*** Excerpt to read ***
Major advantages of this new STEAM approach compared with other methods are its speed, its truly stand-alone nature, i.e., there are no reference scans required, its simplicity and robustness of the fitting involved, and its low SAR level. First, using sshEPI in an interleaved slice excitation manner allows whole brain acquisitions in 10 to 15 min with the proposed method. It is additionally beneficial for clinical applicability that the new method, in contrast to pulsed saturation qMT (9–13) and balanced steady-state free precession (18) approaches, goes without any T1, T2 or B1 reference measurements, similar to IR-based approaches (16). In contrast to very similar IR methods, a sensitivity reduction of the new STEAM-based method by roughly a factor of 2 and motion sensitivity are traded for fast and low SAR multislice acquisition and a simple fitting procedure, enabled by the assumption of Mb(t = 0) = 0. Monoexponential fitting of only two unknowns is very fast and robust, permitting inline BPF mapping on scanner hardware, which is highly desired for clinical routine. Additionally, SAR intense MT preparation pulses (9–13,34) are not needed, and the applied sshEPI readout scheme is low in RF power deposition compared to selective IR-fast spin echo (16) or balanced steady-state free precession (18) sequences. To our knowledge, solely STEAM-based BPF determination does not depend on any assumption of the macromolecular proton lineshape or any other pool parameter, except T2b. Yet, no value has to be assumed for T2b, the only assumption drawn is that T2b is short enough to ensure selective free proton pool magnetization labeling and acquisition.
CONCLUSIONS
A stand-alone, stimulated echo-based, multislice approach enabling whole brain BPF and apparent T1 mapping within 10–15 min has been proposed for 3T. In addition to in vitro verification, a study assessing repeatability and intersubject variations was conducted. Low variations in repeated measurements suggest the use of the proposed method for longitudinal observations of myelin integrity in the brain. The sequence exhibits a low SAR level and thus can be used at even higher field strengths.
*** End of Excerpt to read ***
Condense the paragraph beginning "A stand-alone, stimulated echo-based" from the excerpt on STEAM-based BPF mapping into a short bulleted list that keeps its main facts. The entries that come next are separate material and are unrelated to the excerpt on STEAM-based BPF mapping.
*** Source data ***
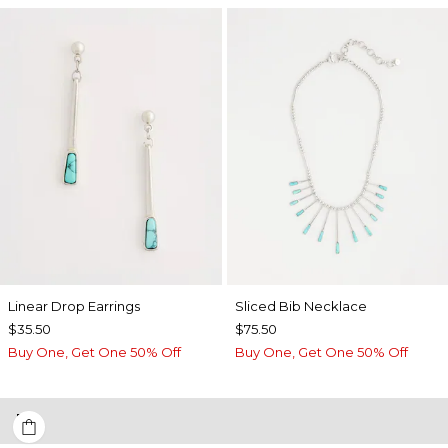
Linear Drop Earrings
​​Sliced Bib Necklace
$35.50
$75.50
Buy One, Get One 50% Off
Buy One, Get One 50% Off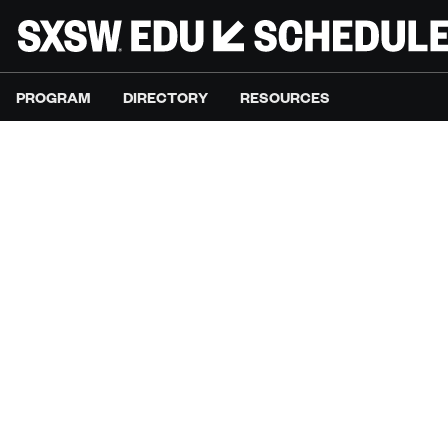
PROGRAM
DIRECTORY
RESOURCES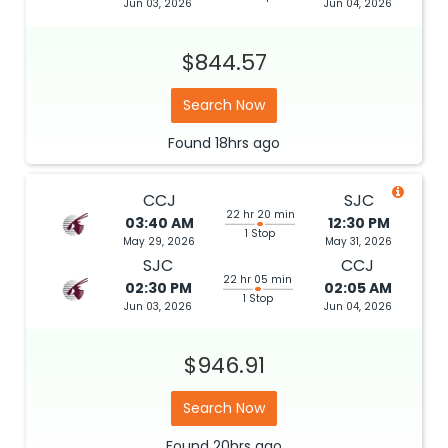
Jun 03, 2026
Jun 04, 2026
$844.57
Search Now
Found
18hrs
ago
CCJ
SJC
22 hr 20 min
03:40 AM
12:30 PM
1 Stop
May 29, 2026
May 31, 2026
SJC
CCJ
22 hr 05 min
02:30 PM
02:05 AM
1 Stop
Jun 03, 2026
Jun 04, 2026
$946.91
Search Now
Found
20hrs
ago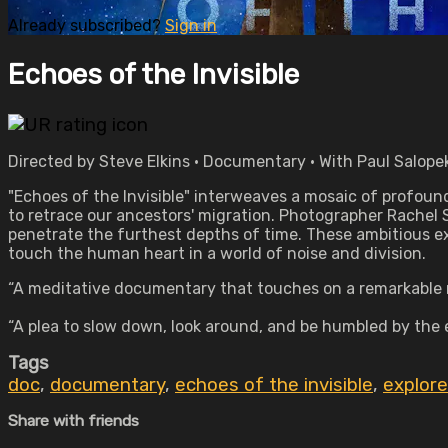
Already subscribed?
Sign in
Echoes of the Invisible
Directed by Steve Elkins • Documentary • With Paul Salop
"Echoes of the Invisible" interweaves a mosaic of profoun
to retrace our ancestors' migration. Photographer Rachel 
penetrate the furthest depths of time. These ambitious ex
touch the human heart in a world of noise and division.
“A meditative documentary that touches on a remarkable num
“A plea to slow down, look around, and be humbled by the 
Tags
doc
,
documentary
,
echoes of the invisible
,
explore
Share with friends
*** End of Source data ***
*** Source data ***
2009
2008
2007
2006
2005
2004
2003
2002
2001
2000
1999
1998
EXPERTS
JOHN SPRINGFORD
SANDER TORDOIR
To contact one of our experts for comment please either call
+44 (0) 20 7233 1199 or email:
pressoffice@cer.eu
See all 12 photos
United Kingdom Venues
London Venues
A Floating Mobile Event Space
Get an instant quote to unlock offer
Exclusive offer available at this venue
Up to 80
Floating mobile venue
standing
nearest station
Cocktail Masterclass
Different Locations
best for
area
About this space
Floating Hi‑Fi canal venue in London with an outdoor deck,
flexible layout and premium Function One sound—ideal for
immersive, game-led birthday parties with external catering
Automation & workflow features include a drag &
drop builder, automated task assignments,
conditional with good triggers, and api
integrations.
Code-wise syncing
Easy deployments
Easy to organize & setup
*** End of Source data ***
*** Source data ***
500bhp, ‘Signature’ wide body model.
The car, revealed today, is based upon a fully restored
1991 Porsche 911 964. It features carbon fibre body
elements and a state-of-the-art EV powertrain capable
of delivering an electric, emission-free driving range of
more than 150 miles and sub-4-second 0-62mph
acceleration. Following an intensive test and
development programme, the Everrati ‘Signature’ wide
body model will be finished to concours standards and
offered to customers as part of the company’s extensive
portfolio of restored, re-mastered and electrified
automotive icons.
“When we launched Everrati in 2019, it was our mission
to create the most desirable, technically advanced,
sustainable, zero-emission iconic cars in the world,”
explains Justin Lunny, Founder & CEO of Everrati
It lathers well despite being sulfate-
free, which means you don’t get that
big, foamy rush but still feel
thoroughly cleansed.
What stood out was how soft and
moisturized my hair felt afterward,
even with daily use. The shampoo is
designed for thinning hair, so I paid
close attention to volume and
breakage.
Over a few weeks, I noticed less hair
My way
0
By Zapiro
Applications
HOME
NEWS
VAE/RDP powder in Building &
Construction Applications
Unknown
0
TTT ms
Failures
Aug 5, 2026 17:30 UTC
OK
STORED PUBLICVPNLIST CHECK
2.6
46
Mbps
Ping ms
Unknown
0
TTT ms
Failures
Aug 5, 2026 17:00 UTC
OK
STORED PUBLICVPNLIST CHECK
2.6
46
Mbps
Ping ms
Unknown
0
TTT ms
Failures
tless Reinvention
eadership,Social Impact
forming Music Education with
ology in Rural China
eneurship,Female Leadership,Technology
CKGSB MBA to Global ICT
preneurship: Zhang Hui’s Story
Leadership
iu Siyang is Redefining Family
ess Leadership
*** End of Source data ***
_Exercise response:_
- The proposed method for 3T is a stand-alone, stimulated echo-based, multislice approach that maps whole brain BPF and apparent T1 in 10–15 min.
- It was verified in vitro, and a study assessed repeatability and intersubject variations.
- Repeated measurements varied little, which suggests using the method for longitudinal observation of myelin integrity in the brain.
- The sequence has a low SAR level, so it can be used at even higher field strengths.